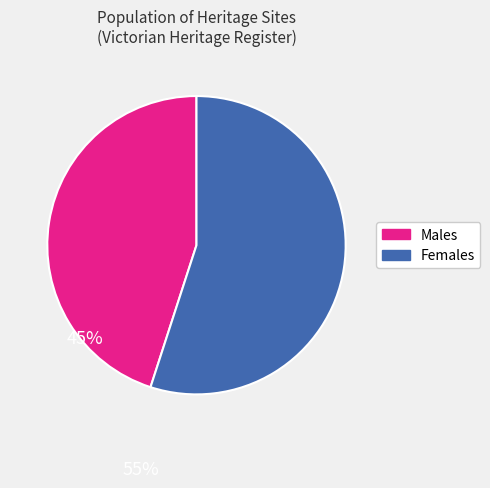

Rank the categories by value from lowest to highest.

Males, Females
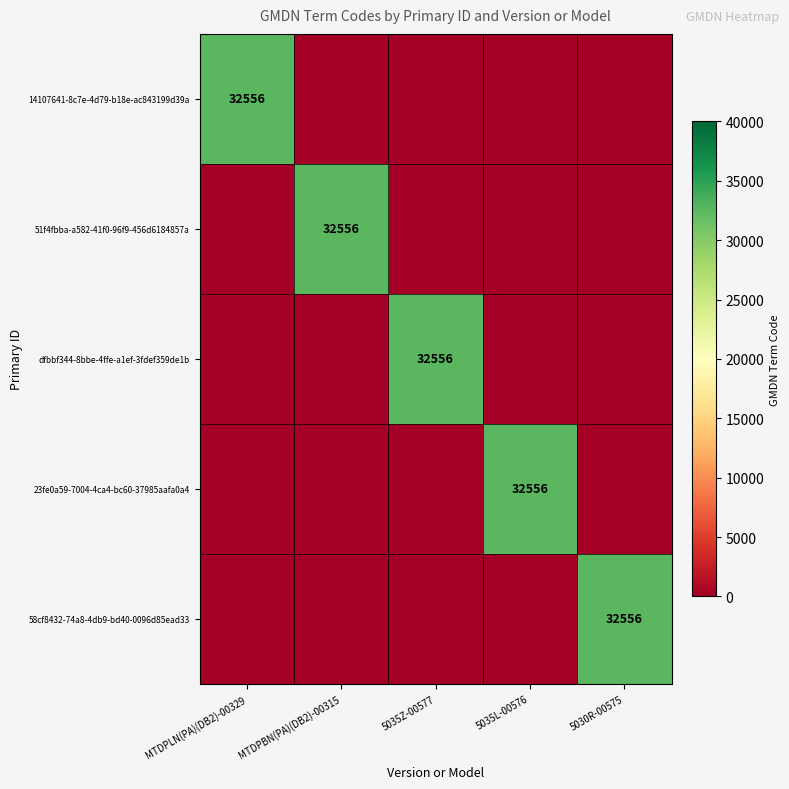

Which series has the largest total across all categories?

14107641-8c7e-4d79-b18e-ac843199d39a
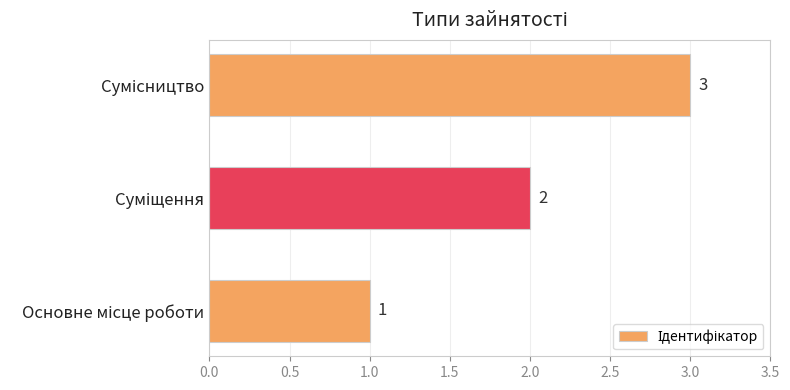

What is the maximum value shown in the chart?

3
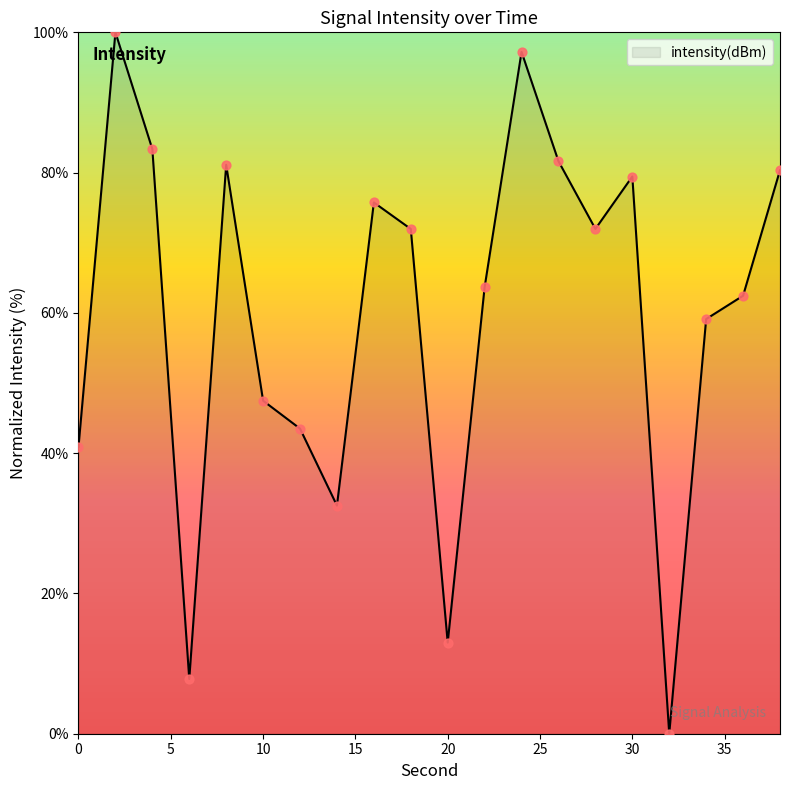

What is the maximum value shown in the chart?

100.0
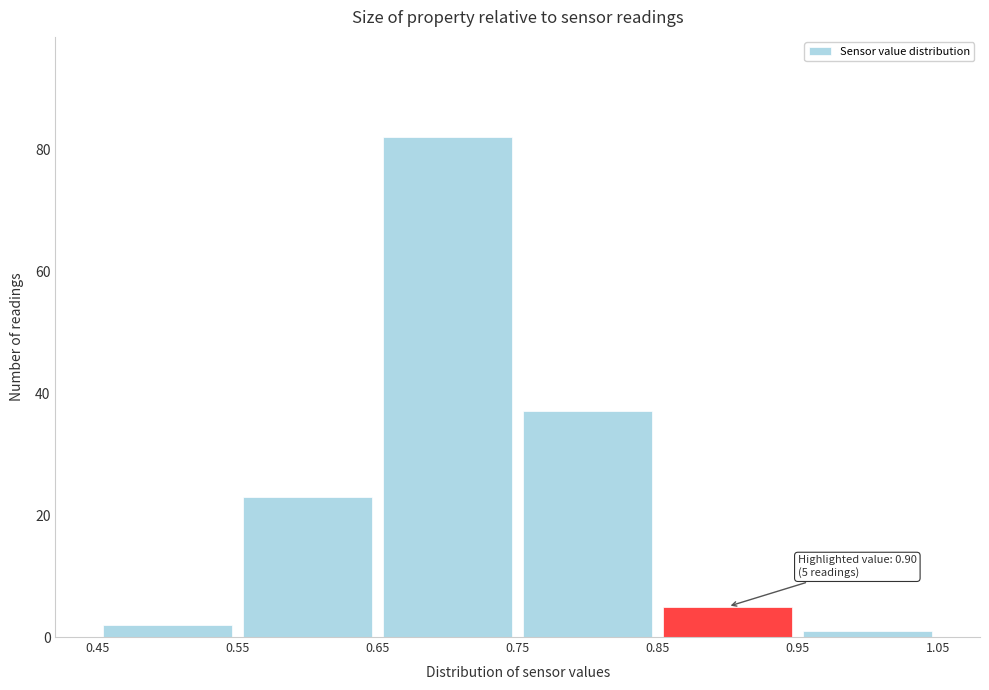

Which range on the x-axis has the tallest bar?

0.65 to 0.75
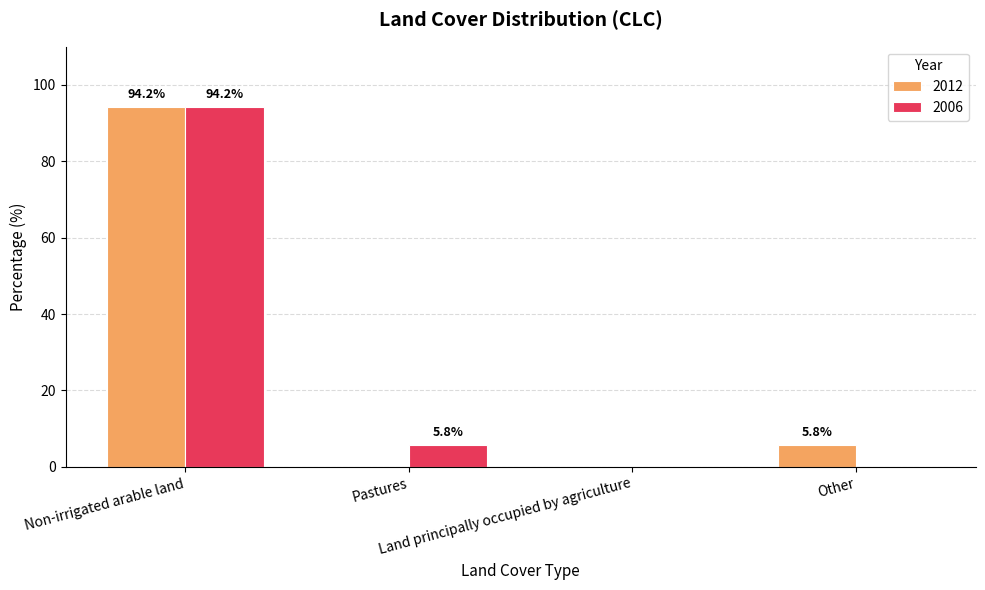

Is the value of 2006 at Other greater than the value of 2012 at Other?

No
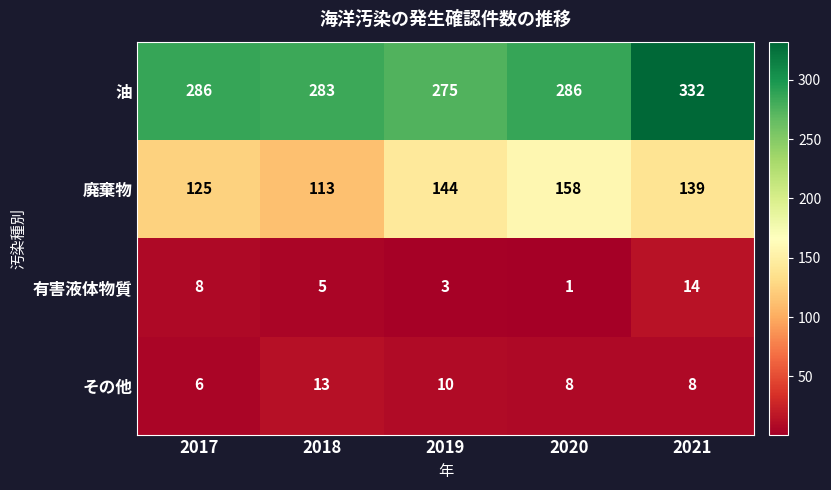

The その他 series shows 13 at 2018. True or false?

True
+-------+
_WHAT THE TASK ASKS_
Write out every item above word for word, with each line kept as it appears, but leave out the pictures.

_COMPLETED TASK_
Rank the categories by value from lowest to highest.

Males, Females

Which series has the largest total across all categories?

14107641-8c7e-4d79-b18e-ac843199d39a

What is the maximum value shown in the chart?

3

What is the maximum value shown in the chart?

100.0

Which range on the x-axis has the tallest bar?

0.65 to 0.75

Is the value of 2006 at Other greater than the value of 2012 at Other?

No

The その他 series shows 13 at 2018. True or false?

True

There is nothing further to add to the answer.